Abou Elkassim Britel è un cittadino italiano di origine marocchina vittima di sequestro, detenzione illegale e tortura nell’ambito delle famigerate extraordinary renditions della CIA. Britel liberato dopo 9 anni da innocente ci ha raccontato il suo incontro in Marocco con l’allora console a Casablanca Luca Attanasio.

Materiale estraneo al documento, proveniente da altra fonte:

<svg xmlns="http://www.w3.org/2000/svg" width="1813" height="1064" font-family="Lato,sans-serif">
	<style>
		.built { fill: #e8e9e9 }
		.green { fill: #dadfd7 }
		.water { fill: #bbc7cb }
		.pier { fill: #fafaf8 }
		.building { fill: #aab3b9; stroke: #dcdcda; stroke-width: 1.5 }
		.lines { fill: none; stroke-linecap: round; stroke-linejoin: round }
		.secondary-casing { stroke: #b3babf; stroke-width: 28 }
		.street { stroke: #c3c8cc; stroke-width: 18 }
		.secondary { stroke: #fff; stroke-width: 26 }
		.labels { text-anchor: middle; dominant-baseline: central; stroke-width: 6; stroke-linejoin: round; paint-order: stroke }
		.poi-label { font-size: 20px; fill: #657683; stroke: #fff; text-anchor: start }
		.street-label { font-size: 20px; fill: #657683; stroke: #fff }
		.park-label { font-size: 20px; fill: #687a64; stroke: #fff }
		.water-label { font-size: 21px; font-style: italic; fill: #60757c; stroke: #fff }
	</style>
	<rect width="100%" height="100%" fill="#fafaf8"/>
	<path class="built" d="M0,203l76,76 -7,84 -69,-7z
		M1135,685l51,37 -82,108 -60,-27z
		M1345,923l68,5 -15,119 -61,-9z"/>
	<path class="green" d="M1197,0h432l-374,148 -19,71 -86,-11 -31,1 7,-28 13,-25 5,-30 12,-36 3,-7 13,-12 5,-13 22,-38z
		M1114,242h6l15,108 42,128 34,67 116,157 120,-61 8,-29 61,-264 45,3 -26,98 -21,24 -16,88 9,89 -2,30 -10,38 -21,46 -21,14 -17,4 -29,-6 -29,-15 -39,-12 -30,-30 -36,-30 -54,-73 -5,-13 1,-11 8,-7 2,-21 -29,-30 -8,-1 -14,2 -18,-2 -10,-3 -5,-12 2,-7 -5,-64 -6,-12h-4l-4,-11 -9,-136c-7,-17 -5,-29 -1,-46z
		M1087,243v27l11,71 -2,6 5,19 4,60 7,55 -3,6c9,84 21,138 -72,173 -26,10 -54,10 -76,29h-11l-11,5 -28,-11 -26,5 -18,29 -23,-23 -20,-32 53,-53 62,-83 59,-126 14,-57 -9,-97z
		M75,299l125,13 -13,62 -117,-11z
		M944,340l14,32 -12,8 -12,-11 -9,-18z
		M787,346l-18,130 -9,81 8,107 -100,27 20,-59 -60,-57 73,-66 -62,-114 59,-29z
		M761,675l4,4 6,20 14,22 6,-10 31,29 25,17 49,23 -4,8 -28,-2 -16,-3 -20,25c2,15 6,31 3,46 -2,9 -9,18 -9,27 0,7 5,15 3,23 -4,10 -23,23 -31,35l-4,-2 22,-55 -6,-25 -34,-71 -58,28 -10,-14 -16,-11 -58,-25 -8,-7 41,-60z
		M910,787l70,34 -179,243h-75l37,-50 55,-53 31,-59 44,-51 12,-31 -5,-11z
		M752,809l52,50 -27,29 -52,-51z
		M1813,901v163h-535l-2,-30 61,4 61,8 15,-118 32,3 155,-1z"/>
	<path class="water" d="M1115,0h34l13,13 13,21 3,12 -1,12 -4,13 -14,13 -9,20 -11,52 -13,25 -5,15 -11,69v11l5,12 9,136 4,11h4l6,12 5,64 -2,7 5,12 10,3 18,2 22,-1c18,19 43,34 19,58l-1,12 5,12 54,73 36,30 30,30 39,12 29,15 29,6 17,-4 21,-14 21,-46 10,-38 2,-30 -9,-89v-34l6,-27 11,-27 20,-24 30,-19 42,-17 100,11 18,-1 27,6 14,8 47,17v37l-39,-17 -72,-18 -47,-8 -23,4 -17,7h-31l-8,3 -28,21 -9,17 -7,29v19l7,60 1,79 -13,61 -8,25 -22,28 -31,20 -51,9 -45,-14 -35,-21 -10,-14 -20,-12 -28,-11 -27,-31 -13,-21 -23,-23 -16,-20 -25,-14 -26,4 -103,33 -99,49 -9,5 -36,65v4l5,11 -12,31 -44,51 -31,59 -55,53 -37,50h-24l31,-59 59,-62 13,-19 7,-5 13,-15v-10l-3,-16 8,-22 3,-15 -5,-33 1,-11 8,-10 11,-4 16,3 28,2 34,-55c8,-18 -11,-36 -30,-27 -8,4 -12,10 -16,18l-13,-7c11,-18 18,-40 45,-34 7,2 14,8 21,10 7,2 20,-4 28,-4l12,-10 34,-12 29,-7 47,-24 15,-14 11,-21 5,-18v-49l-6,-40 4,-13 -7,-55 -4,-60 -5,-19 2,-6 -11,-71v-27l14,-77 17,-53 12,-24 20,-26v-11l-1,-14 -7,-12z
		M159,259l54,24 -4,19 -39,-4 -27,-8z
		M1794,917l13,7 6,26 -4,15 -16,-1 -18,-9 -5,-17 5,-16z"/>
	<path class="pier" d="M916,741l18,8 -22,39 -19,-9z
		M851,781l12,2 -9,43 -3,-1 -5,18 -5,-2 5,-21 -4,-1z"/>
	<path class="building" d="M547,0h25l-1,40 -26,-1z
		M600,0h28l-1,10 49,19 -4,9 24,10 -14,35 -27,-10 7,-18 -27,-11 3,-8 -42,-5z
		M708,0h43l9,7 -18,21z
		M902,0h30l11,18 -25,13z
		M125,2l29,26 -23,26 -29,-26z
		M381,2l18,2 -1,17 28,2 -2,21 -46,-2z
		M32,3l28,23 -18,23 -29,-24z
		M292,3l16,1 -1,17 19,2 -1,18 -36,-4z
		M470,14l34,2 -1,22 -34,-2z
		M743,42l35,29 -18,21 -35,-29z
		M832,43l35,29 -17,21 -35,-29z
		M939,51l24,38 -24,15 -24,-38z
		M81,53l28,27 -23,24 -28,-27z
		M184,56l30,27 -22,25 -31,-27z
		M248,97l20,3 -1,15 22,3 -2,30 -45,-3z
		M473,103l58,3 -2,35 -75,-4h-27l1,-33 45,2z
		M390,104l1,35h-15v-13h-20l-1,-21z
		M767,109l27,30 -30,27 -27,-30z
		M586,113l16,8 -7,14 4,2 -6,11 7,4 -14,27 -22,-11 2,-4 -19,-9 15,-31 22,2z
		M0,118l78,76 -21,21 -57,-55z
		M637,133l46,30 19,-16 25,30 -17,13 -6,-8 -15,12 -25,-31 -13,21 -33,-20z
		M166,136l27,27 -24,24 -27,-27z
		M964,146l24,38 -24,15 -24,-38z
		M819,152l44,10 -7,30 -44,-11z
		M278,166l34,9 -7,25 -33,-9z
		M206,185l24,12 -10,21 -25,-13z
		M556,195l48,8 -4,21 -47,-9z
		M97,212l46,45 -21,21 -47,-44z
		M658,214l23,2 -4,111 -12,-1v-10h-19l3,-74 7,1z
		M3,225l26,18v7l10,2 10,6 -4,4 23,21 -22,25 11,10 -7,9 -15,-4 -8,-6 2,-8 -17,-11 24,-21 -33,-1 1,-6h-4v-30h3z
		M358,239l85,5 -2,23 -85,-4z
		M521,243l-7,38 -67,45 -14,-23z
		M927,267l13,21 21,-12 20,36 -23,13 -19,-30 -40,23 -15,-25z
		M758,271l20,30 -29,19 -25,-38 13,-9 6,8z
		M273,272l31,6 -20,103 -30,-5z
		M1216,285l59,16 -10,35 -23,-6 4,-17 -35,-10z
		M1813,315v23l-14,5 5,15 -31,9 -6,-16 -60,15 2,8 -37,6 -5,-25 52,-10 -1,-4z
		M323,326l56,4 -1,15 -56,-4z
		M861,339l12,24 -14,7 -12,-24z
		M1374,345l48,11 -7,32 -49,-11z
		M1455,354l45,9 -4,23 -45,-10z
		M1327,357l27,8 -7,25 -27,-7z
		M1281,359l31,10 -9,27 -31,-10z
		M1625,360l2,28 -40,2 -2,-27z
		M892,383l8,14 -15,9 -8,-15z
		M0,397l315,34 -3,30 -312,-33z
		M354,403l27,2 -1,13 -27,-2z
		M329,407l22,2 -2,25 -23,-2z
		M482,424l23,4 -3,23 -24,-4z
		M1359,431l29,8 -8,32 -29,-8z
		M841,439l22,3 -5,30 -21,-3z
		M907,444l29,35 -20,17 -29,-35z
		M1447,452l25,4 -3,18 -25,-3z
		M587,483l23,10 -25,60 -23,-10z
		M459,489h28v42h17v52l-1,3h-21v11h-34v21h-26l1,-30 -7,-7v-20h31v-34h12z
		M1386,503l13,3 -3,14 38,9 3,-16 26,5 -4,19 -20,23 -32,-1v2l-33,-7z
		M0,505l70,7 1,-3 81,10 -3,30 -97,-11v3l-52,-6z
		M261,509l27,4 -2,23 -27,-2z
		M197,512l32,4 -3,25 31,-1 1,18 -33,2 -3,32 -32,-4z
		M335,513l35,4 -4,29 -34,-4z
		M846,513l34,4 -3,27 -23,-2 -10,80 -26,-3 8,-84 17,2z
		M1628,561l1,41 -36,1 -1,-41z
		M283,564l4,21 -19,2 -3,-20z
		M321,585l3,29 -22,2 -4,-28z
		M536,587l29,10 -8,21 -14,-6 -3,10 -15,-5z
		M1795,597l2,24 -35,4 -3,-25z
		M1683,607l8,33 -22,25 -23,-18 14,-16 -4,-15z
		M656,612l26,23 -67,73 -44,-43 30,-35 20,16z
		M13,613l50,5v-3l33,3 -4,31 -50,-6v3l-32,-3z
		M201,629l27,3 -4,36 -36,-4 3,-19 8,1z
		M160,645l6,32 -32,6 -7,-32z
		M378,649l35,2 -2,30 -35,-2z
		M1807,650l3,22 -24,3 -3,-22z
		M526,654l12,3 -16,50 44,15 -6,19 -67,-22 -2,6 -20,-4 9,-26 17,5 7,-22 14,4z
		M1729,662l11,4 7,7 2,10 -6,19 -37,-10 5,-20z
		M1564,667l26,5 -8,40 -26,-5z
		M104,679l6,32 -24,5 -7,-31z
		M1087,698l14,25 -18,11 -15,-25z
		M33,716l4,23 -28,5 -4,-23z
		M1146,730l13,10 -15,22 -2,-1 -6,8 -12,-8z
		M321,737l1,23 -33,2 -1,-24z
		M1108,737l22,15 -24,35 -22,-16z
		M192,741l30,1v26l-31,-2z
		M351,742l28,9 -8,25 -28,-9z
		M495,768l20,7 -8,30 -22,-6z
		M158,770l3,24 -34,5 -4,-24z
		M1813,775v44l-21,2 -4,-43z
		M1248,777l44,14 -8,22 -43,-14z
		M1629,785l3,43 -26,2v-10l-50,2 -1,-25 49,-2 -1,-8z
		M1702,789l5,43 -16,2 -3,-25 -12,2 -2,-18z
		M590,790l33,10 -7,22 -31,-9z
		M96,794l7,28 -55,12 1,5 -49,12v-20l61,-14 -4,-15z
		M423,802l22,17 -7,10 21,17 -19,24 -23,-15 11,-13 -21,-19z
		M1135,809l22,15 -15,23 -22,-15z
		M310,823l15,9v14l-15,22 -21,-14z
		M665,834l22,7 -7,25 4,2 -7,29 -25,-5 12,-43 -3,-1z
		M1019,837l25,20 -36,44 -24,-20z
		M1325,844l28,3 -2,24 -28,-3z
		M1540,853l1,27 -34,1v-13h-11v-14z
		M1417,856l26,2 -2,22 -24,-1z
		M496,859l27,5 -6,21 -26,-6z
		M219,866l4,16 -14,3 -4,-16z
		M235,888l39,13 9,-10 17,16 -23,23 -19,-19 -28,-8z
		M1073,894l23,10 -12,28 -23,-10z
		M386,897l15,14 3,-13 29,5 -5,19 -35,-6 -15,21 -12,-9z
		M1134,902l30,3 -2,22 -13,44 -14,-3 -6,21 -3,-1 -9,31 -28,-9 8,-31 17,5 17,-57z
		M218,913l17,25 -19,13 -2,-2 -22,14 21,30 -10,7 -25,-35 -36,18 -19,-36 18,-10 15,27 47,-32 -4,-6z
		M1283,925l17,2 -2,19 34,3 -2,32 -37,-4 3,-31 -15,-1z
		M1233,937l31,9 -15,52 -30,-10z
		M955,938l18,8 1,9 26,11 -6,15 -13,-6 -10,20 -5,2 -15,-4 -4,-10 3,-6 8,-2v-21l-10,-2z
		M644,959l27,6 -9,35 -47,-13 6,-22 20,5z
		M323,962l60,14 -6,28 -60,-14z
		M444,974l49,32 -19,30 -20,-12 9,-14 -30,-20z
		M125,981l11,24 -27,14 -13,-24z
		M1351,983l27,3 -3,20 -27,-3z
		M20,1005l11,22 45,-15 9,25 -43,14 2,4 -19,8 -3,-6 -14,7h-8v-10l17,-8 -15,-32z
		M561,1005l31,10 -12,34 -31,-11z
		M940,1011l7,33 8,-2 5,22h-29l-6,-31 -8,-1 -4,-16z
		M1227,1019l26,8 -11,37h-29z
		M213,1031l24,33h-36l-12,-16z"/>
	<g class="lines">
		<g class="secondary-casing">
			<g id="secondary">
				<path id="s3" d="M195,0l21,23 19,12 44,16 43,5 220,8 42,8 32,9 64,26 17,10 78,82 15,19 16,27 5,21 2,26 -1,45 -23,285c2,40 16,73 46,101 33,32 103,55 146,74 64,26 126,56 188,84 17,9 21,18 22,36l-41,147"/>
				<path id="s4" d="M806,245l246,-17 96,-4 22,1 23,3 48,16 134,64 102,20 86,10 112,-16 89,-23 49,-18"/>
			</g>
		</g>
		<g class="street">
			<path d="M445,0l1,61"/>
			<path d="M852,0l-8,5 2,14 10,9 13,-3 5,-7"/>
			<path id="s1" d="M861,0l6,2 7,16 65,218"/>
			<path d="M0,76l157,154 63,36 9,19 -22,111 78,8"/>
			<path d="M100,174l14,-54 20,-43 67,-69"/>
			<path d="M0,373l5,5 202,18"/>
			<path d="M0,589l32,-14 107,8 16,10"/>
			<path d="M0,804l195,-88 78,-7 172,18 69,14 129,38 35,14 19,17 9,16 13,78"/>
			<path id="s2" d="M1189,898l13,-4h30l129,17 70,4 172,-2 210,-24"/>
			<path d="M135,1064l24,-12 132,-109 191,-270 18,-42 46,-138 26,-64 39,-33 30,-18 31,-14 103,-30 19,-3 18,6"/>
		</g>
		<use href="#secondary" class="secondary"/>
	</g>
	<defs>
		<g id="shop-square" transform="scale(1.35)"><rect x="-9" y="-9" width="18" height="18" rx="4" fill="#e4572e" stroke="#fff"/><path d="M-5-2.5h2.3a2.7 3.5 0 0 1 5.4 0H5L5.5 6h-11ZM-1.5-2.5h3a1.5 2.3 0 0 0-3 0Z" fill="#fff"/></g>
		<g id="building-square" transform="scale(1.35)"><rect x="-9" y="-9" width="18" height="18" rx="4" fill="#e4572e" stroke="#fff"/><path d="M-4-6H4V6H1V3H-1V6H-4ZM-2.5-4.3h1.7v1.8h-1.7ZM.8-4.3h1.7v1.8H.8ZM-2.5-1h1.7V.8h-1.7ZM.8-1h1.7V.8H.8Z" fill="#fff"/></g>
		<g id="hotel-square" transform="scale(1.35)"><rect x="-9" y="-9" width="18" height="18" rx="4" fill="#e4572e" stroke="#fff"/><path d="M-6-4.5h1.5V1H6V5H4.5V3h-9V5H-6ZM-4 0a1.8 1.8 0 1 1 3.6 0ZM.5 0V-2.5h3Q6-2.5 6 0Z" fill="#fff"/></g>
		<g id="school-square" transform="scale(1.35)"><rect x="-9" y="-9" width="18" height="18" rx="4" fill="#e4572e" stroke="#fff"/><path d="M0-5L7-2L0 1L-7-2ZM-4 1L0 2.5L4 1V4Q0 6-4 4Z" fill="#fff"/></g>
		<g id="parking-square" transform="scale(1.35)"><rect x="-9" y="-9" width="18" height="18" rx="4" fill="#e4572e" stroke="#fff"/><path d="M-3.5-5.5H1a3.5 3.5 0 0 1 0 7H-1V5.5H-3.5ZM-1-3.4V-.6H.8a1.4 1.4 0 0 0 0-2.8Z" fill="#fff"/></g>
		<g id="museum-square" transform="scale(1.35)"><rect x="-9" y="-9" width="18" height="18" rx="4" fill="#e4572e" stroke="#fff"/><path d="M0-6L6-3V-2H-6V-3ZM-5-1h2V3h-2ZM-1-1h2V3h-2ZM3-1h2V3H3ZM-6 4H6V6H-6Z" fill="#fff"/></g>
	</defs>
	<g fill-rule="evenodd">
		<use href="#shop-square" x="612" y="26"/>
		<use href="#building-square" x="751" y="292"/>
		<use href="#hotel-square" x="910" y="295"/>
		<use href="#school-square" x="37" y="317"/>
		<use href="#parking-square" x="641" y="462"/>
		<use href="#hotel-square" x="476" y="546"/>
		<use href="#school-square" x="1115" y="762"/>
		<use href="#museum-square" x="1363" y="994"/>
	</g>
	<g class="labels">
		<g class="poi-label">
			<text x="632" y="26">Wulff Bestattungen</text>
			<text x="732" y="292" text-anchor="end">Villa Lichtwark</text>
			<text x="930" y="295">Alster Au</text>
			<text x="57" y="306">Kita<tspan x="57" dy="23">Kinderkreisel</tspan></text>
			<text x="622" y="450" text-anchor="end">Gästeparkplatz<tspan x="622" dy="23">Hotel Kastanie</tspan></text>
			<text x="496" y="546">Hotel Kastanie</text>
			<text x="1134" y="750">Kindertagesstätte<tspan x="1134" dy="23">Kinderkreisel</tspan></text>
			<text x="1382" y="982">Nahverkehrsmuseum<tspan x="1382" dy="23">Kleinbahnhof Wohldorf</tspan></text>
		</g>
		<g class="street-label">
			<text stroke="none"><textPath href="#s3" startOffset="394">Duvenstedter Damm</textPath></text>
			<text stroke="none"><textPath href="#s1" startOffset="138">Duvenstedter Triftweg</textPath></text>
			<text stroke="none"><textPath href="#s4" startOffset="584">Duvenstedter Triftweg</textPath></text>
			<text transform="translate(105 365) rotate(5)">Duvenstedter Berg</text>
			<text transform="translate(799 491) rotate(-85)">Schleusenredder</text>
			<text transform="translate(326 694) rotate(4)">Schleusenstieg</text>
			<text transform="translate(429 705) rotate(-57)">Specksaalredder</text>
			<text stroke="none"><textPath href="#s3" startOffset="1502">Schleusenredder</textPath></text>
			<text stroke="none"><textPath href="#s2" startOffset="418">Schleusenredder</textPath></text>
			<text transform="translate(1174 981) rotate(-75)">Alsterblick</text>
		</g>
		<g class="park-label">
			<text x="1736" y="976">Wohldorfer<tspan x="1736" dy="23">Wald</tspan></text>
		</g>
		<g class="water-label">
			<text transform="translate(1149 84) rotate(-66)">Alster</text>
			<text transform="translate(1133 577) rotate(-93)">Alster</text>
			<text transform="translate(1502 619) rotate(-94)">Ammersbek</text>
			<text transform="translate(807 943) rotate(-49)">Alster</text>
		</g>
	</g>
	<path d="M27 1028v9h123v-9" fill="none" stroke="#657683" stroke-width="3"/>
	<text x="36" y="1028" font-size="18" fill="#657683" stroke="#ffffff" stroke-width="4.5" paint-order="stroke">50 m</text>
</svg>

Il 10 Marzo del 2002 è arrestato dalla polizia pakistana e torturato perché ritenuto “un combattente terrorista”. Dopo due mesi di interrogatori viene consegnato agli agenti della CIA che lo mettono su un volo charter diretto in Marocco. Qui, viene messo in isolamento e torturato per otto mesi e mezzo, durante i quali sono respinte le richieste di visita da parte del personale del locale Consolato italiano e dei familiari. Liberato senza capi d’imputazione nel febbraio del 2003, cerca con la moglie di ottenere dall’ambasciata italiana in Marocco i documenti per tornare in Italia, ma viene nuovamente arrestato al confine con la Spagna dalle autorità marocchine, detenuto senza processo, torturato e costretto a firmare una “confessione” che non ha mai letto e poi condannato a 15 anni di prigione assieme ad altre 1.400 persone sospettate di aver avuto un ruolo negli attentati suicidi a Casablanca del 16 maggio del 2003
Nel 2011, quasi 10 anni dopo, Britel è stato finalmente rilasciato dopo anni di proteste pacifiche e scioperi della fame in carcere ed è tornato in Italia libero da ogni carico e accusa in quanto anche il procedimento contro di lui in Italia è stato archiviato.
La testimonianza di Abou Elkassim Britel
In memoria di Luca Attanasio.
Ho conosciuto Luca come Console d’Italia a Casablanca in Marocco.
Vivevo in una condizione d’ingiustizia e fino allora le autorità italiane si erano occupate di me, cittadino italiano, con grande fatica e scarso impegno come una noiosa pratica burocratica.
Con Luca Attanasio tutto cambiò radicalmente. Si occupò personalmente di me, senza delegare a funzionari, facendomi sentire l’interesse per il mio caso.
Era una persona molto semplice, pronta all’amicizia e onesta. S’informava direttamente per formare la propria opinione. Non faceva pesare la sua funzione e manteneva le sue promesse.
Senza averne l’obbligo, mi rendeva visita e facilitò le visite di mia moglie dopo un trasferimento violento nel carcere di Kenitra.
Nell’aprile del 2011 mi fece rilasciare il passaporto che mi aveva promesso senza alcuna spesa.
S’impegnò per il nostro rientro in Italia accompagnandoci personalmente e con la sua macchina in aeroporto. Ci offrì anche la colazione e restò con noi per essere sicuro che partissimo senza problemi.
Un trattamento da cittadino italiano che non avevo ricevuto nel 2003 dall’ambasciata italiana a Rabat (e che ebbe gravissime conseguenze per me).
Le più sincere condoglianze ai suoi cari che hanno tanti motivi per essere fieri e orgogliosi di lui, dei buoni ricordi che ha lasciato e della sua generosità disinteressata.
Ho letto su La luce che Luca era diventato musulmano, e non esito a crederlo.
Tanti occidentali che si recano nei paesi musulmani – per un motivo o un altro – restano colpiti dall’ambiente e soprattutto dalle persone. Trovano accoglienza, simpatia, generosità, sincerità e sicurezza. Si sentono a casa loro, cosa che fa nascere il desiderio di stabilirsi lì e soprattutto la voglia di diventare come loro, cioè musulmani.
Ci sono persone che con gesti semplici rimangono nella nostra memoria e nonostante la loro scomparsa: Luca fa parte di esse, che Dio lo copra di misericordia.